Was ist eine Depression?
Der Antrieb, die Stimmung, der Schlaf und die Fähigkeit, Freude zu empfinden, sind nachhaltig gestört.
Bei der Depression handelt es sich nicht um „Schuld“ oder ein „sich gehen lassen“ des Betroffenen.
In diesem Augenblick leiden etwa 5% der Bevölkerung an einer behandlungsbedürftigen depressiven Erkrankung, das sind 5 von 100 Menschen. Die Zahl der Menschen, die im Lauf ihres Lebens irgendwann einmal an einer Depression erkranken, ist 3 x so hoch.
Symptome
Wenn mehrere dieser Symptome über einen längeren Zeitraum bestehen, kann das ein Hinweis auf eine Depression sein.
- Gedrückte Stimmung, Traurigkeit.
- Wird oft als innere Versteinerung und Leere erlebt, das „Gefühl der Gefühllosigkeit“ stellt sich ein.
- Interesselosigkeit, Freudlosigkeit
- Schwunglosigkeit, bleierne Müdigkeit, innere Unruhe.
- Selbst die kleinste Verrichtung kann zum unüberwindbaren Berg werden.

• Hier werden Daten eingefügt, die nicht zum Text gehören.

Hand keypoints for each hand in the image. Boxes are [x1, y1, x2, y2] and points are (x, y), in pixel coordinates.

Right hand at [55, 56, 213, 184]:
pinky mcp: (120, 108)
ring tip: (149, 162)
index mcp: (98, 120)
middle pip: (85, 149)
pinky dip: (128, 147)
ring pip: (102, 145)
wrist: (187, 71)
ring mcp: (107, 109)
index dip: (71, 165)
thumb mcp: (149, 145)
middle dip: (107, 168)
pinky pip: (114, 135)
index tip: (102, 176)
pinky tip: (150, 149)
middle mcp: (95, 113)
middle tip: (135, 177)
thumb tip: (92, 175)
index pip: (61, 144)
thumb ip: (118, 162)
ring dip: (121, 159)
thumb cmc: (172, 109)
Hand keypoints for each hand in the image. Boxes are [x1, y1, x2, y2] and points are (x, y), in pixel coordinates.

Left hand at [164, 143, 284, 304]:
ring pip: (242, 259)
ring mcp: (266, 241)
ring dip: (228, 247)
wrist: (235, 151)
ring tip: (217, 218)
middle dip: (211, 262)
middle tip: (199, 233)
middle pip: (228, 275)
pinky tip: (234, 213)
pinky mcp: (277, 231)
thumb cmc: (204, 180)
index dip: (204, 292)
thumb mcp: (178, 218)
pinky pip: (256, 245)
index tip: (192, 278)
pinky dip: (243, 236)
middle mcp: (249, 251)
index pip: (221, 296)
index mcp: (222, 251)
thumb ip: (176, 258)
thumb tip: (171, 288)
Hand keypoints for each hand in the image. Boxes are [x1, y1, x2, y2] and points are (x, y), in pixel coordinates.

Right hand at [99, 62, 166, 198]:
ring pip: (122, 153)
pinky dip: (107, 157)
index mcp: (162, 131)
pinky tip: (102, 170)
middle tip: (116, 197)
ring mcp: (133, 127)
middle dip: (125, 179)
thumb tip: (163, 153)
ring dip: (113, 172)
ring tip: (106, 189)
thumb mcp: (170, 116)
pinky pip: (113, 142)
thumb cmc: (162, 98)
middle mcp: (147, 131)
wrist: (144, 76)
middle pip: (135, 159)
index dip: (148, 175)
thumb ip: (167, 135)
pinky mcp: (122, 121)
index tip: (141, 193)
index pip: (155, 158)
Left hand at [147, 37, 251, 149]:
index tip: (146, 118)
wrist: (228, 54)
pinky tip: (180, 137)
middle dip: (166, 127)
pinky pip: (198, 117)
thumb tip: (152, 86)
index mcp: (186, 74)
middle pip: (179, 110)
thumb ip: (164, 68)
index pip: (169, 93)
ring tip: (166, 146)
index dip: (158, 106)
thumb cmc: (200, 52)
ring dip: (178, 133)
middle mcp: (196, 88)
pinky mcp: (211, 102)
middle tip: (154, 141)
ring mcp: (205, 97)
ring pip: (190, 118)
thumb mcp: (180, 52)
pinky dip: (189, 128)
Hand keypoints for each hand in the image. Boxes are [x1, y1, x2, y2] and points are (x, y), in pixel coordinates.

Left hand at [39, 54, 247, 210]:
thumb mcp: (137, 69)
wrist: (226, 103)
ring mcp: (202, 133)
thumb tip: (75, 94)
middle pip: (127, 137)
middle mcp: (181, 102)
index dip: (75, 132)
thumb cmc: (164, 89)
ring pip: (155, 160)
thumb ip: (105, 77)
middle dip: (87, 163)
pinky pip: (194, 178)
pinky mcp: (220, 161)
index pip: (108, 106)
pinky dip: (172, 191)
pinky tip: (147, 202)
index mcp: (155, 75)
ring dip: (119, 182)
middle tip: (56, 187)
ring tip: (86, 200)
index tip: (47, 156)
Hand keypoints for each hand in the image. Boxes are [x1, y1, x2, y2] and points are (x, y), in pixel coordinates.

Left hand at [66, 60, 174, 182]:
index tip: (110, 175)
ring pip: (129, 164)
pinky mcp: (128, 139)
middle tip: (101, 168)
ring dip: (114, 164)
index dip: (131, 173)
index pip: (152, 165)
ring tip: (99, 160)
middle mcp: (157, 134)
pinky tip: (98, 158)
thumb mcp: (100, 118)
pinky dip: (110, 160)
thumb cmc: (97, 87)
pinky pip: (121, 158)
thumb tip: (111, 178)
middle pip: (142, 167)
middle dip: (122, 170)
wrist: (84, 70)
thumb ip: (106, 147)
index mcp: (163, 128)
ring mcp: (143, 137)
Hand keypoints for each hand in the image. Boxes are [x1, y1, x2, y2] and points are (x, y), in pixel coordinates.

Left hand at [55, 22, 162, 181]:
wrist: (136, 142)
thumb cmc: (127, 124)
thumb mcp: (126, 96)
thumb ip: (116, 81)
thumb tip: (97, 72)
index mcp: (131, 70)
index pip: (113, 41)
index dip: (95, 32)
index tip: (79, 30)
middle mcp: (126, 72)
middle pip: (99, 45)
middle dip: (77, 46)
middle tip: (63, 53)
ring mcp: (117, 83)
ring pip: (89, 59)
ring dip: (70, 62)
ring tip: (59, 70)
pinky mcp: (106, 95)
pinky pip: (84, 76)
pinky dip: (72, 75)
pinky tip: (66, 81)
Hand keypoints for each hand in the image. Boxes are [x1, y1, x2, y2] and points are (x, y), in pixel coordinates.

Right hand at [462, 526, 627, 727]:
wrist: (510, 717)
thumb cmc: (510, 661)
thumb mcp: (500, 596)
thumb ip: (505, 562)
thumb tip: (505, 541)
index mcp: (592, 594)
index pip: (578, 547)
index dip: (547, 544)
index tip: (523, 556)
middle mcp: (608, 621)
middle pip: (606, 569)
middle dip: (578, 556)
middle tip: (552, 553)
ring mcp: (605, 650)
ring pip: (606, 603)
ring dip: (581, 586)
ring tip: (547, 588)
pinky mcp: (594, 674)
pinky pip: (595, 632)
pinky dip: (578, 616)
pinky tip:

- Fehlendes Selbstvertrauen, fehlendes Selbstwertgefühl
- Verminderte Konzentrationsfähigkeit, starke Grübelneigung, Unsicherheit beim Treffen von Entscheidungen
- Schuldgefühle, vermehrte Selbstkritik
- Negative Zukunftsperspektiven, Hoffnungslosigkeit
- Schlafstörungen. Typisch ist Früherwachen in den Morgenstunden.
- Verminderter Appetit
- Tiefe Verzweiflung, Todesgedanken
Bei einem depressiven Menschen sind immer sowohl die Hirntätigkeit und Körperfunktionen, als auch das Verhalten und Erleben verändert.
Daher ist es nahe liegend, sowohl mit Medikamenten als auch mit Psychotherapie zu behandeln. Depressionen sind gut behandelbar.